In an address to the nation on Tuesday, the prime minister acknowledged the risks but insisted the country cannot afford another lockdown like the monthslong movement control order that halted the economy earlier this year.
Singapore and Malaysia are among the hardest-hit economies in Asia, with second-quarter gross domestic product falling 13.2% and 17.1%, respectively, on the year. The steep falls were partly due to the lack of international tourists: Both countries closed their borders to the world in March.
Since Singapore and Malaysia rely heavily on each other economically — with thousands of workers living in Malaysia and normally commuting to the city-state — they reopened their mutual borders in August. This allowed some workers to return to their jobs and made essential business trips possible, under careful restrictions.
Otherwise, though, Malaysia remains cautious. Even before the latest outbreak, tourism minister Nancy Shukri told Nikkei Asia that the country was likely to remain closed to tourists into 2021.
Noor Hisham Abdullah, the director-general of Malaysia’s health ministry, in late August raised concerns about recurring spikes in “countries that once upon a time were the gold standard, like Korea,” and warned against reopening too soon.
“If they are having challenges, we need to prepare for the worst and hope for the best,” he said. “So we need not ease our borders, but tighten them further.”
But Singapore, which is due to release its preliminary third-quarter GDP on Wednesday, sees an urgent need to get people flying in and out again.
The tiny country counted 19.1 million visitor arrivals last year, more than triple its population of 5.7 million. “The longer our borders remain closed, the greater the risk of losing our air hub status, and our attractiveness as a place to invest, and to create jobs because of those investments,” Ong warned.
Singapore’s overall jobless rate rose to 3.4% in August, compared to 2.3% in December. Underscoring the danger to the economy, flag carrier Singapore Airlines last month announced it would cut about 4,000 jobs, including group companies.
Economists expect a 6.8% year-on-year decline in Singapore’s July-September GDP, according to the median forecast compiled by Refinitiv — marking a third consecutive quarter of contraction.
While some sectors, such as electronics manufacturing, show signs of recovery, “the tourism sector … remains on its knees,” Capital Economics wrote in a report issued Oct. 2.

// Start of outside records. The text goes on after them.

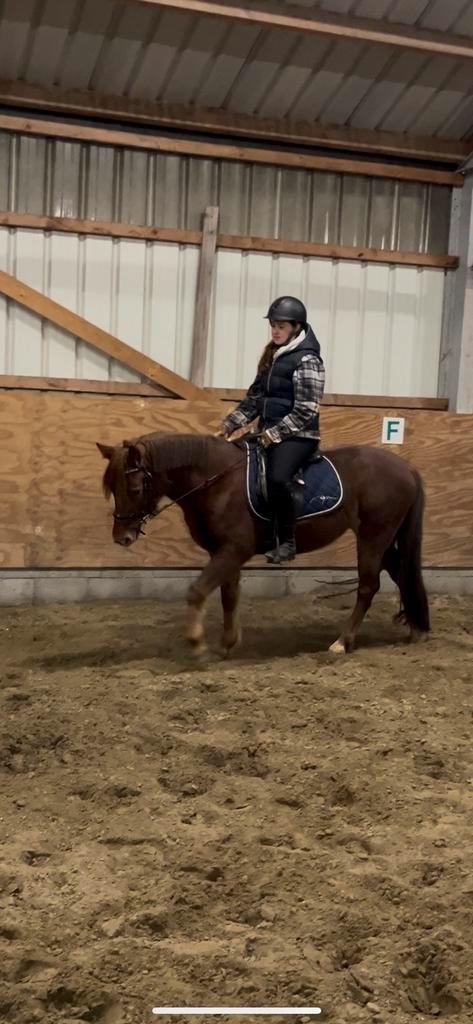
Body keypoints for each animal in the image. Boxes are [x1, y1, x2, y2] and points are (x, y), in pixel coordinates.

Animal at [97, 431, 430, 658]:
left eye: (135, 488)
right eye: (112, 487)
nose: (121, 537)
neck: (217, 482)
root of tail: (407, 469)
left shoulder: (234, 550)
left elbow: (198, 591)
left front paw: (196, 642)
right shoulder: (224, 552)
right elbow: (228, 596)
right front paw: (228, 643)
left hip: (374, 537)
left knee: (368, 586)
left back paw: (342, 642)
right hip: (384, 540)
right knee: (401, 574)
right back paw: (416, 629)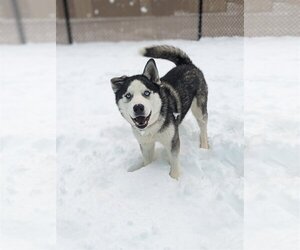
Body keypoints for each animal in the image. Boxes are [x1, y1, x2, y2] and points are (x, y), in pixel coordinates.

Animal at [110, 45, 209, 180]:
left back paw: (204, 146)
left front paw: (174, 179)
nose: (138, 107)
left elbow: (174, 163)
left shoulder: (172, 142)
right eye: (128, 95)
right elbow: (148, 161)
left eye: (146, 93)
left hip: (199, 109)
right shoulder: (145, 144)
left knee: (203, 125)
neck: (152, 127)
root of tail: (187, 64)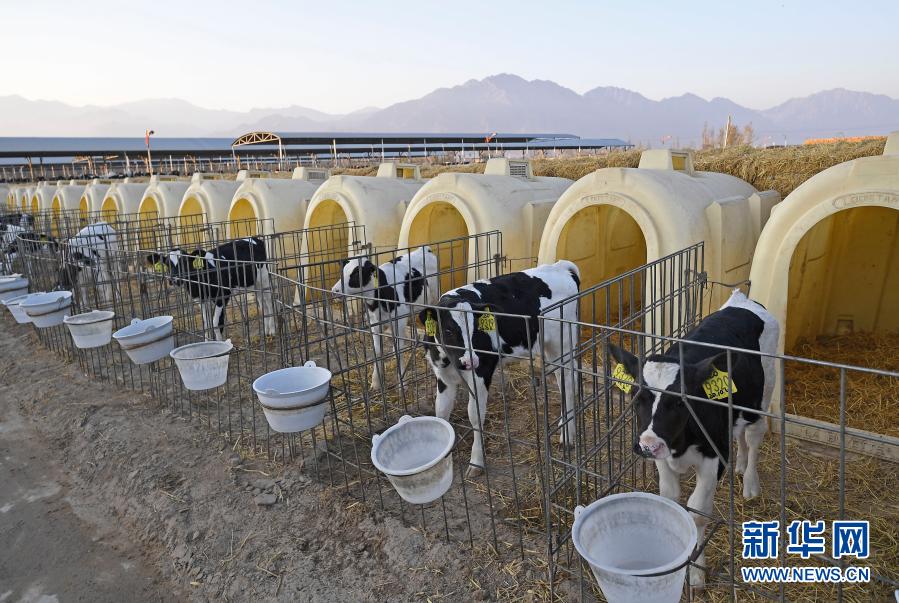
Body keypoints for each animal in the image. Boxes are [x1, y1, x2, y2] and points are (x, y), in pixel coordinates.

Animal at [146, 236, 275, 341]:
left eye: (185, 263)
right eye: (167, 264)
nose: (174, 280)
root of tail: (255, 239)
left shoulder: (223, 296)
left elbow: (216, 323)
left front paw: (221, 344)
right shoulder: (201, 300)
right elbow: (207, 324)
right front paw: (208, 343)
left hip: (264, 279)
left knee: (269, 303)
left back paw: (273, 330)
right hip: (255, 285)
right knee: (263, 305)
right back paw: (266, 331)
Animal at [331, 246, 439, 390]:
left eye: (356, 274)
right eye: (341, 273)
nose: (334, 291)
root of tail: (424, 249)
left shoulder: (399, 321)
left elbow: (399, 350)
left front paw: (402, 382)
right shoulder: (375, 324)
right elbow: (377, 352)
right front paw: (376, 381)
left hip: (434, 296)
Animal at [419, 260, 581, 477]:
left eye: (476, 330)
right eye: (448, 330)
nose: (470, 362)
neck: (449, 360)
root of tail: (560, 266)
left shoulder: (481, 373)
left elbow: (475, 416)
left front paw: (476, 462)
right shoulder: (443, 376)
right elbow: (441, 411)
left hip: (563, 344)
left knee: (569, 384)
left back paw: (568, 435)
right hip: (550, 349)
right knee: (565, 383)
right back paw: (564, 424)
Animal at [607, 289, 779, 587]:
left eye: (679, 402)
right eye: (637, 397)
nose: (647, 445)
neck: (680, 444)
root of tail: (743, 300)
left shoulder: (713, 459)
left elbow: (697, 512)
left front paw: (697, 571)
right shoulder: (662, 457)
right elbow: (670, 499)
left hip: (762, 395)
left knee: (754, 436)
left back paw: (750, 484)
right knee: (740, 436)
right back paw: (740, 465)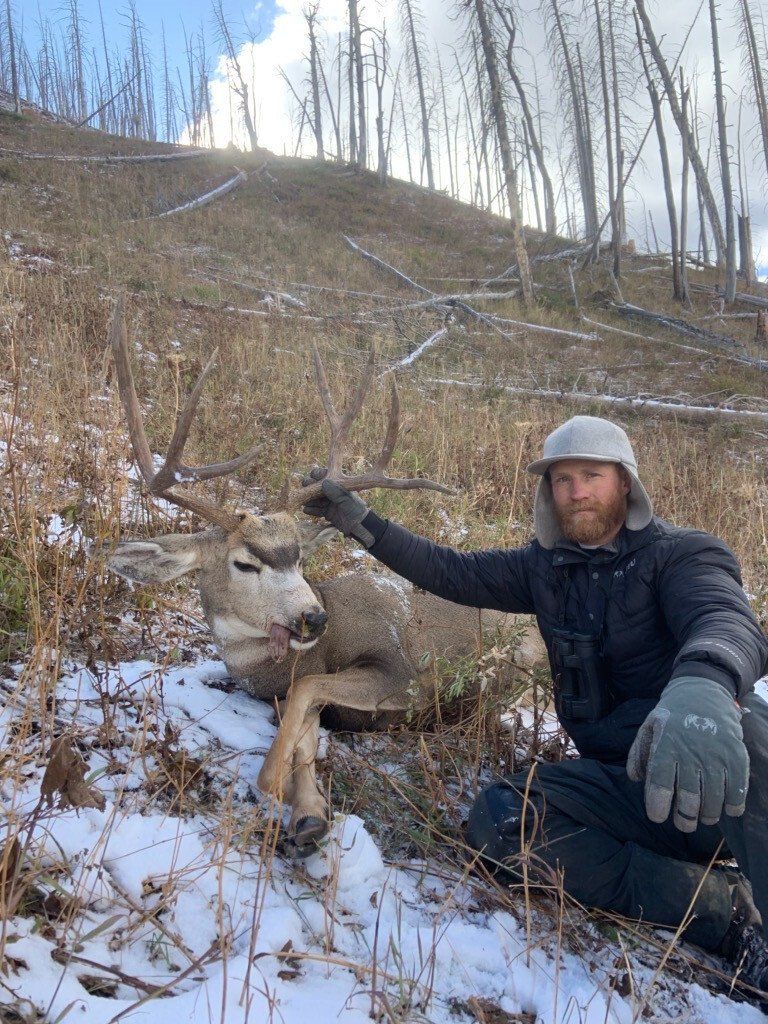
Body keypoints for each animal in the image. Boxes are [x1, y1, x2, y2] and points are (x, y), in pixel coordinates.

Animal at [101, 298, 544, 853]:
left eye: (300, 560)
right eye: (244, 562)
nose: (313, 617)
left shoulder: (403, 673)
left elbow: (305, 695)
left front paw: (277, 784)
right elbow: (304, 721)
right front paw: (309, 812)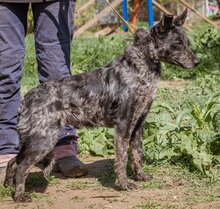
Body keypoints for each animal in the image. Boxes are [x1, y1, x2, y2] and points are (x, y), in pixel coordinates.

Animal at [3, 9, 199, 202]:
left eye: (187, 42)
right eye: (178, 43)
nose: (197, 62)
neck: (139, 67)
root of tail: (27, 98)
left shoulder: (138, 125)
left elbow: (137, 155)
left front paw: (141, 177)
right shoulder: (123, 125)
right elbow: (122, 158)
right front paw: (123, 185)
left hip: (35, 140)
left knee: (14, 162)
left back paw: (7, 187)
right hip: (45, 139)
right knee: (22, 168)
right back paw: (20, 196)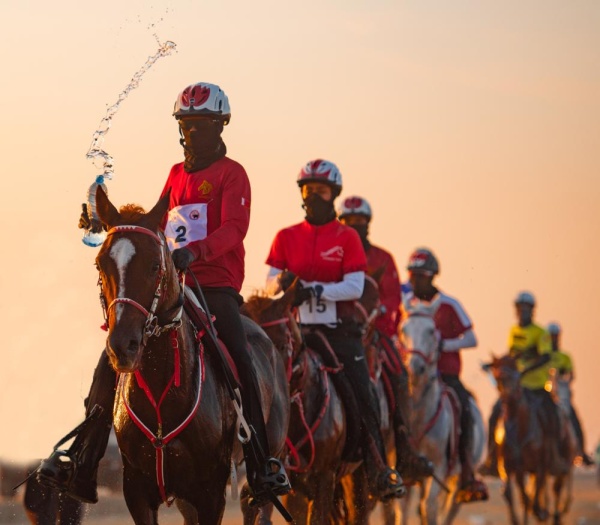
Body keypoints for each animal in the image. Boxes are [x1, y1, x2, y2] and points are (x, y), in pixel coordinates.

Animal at [488, 354, 576, 520]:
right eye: (496, 372)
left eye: (515, 369)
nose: (506, 393)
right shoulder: (510, 467)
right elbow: (515, 495)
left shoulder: (541, 465)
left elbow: (533, 499)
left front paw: (542, 512)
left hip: (563, 461)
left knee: (556, 488)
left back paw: (554, 514)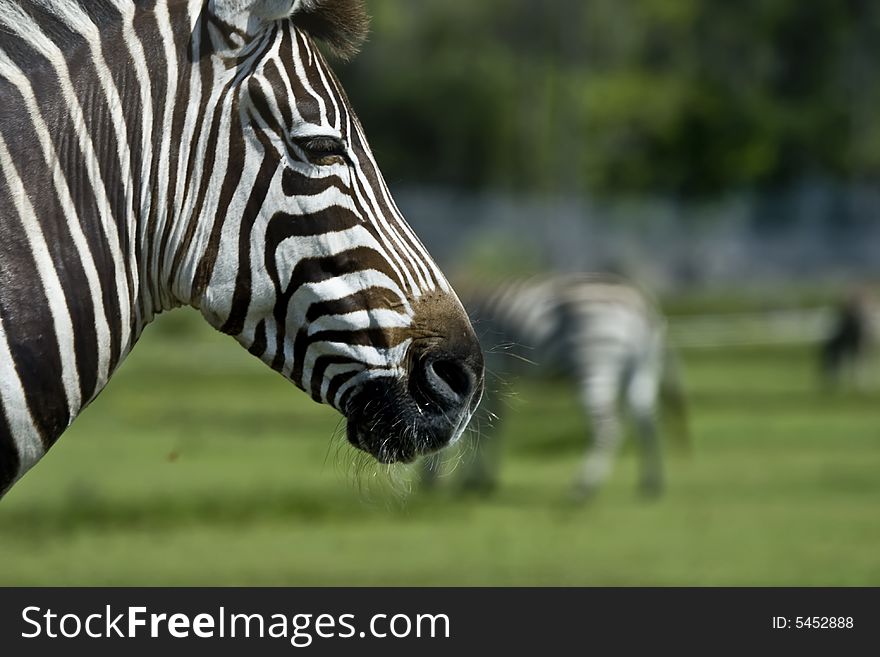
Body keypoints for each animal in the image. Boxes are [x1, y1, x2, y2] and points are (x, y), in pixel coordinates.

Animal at [422, 272, 688, 498]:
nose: (427, 487)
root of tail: (641, 301)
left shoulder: (487, 375)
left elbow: (479, 429)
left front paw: (473, 482)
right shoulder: (495, 381)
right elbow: (493, 426)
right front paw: (483, 481)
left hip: (595, 364)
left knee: (609, 426)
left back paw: (584, 488)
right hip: (642, 369)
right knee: (646, 420)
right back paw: (651, 484)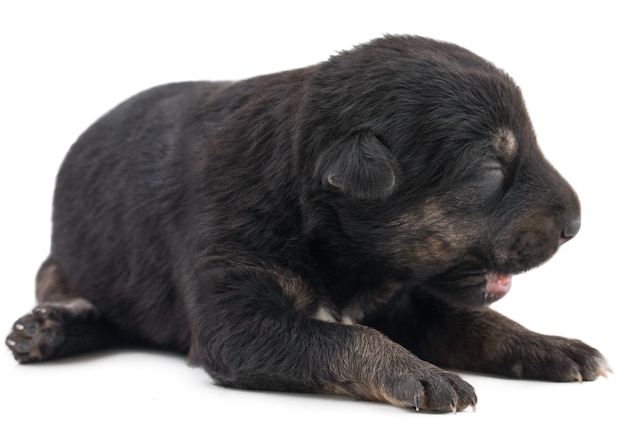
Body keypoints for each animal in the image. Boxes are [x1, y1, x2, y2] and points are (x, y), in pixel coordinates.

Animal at [6, 34, 608, 412]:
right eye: (491, 169)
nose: (577, 224)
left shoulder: (405, 300)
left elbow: (479, 322)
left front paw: (553, 346)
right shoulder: (236, 313)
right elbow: (344, 337)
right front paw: (420, 372)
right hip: (63, 263)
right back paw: (45, 330)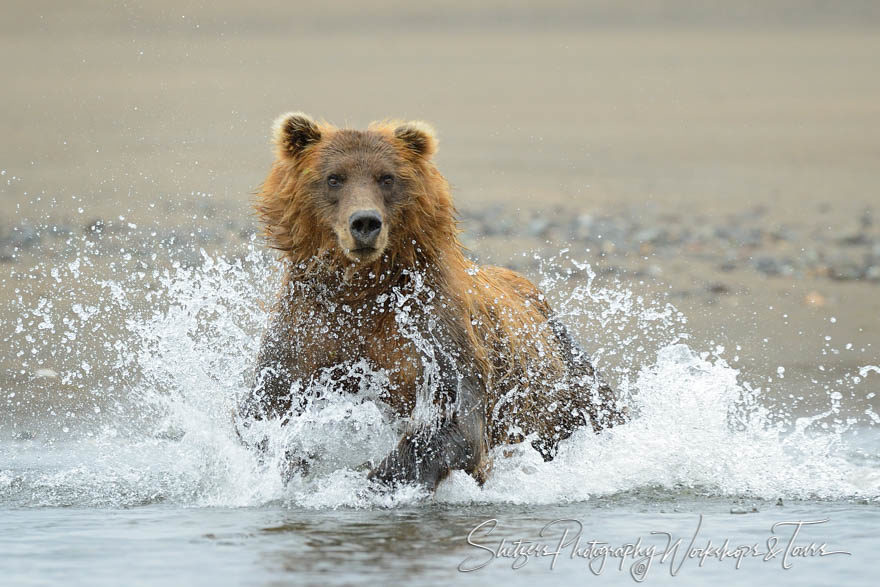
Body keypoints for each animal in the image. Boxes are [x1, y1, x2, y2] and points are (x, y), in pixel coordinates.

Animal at [235, 112, 624, 490]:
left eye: (387, 178)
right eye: (334, 178)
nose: (365, 223)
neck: (361, 289)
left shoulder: (430, 321)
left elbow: (453, 420)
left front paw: (368, 478)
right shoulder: (308, 326)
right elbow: (265, 412)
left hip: (568, 378)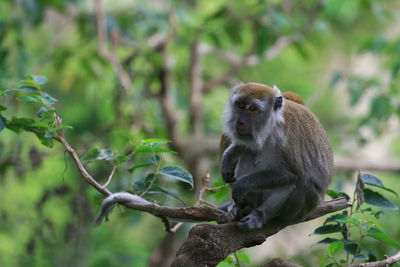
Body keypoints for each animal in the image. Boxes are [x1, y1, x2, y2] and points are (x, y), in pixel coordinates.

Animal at [217, 82, 332, 231]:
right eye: (240, 105)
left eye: (252, 108)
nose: (240, 122)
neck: (271, 126)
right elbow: (248, 145)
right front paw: (228, 158)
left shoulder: (285, 140)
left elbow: (294, 173)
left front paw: (241, 185)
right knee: (250, 154)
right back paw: (241, 207)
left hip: (301, 209)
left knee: (299, 183)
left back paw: (259, 216)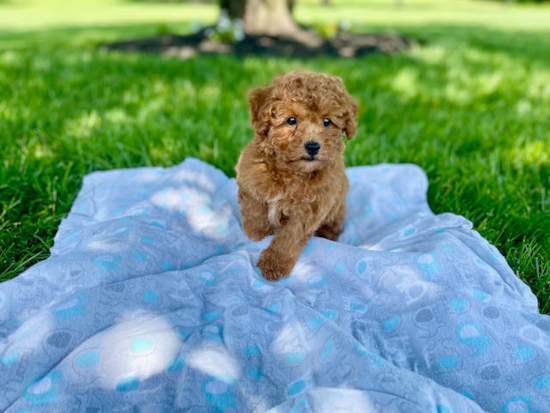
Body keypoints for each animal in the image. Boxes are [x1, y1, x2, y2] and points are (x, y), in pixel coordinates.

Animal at [236, 71, 358, 282]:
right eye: (291, 120)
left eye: (327, 122)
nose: (313, 146)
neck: (290, 173)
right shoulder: (250, 179)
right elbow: (254, 211)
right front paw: (256, 236)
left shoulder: (309, 209)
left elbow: (289, 238)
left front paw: (274, 264)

As Malaysia’s Noor warned, however, a quick reopening carries risks.
European countries like France and Spain have seen a resurgence of COVID-19 in recent weeks, forcing them to impose restrictions again. In general, Asian countries and territories have been more guarded, with over 60% of them remaining completely closed to general travelers as of Sept. 1, according to the World Tourism Organization.
Noting the trade-off between the economy and health, Ong stressed that Singapore will reopen its borders “step by step, carefully, safely, steadily.”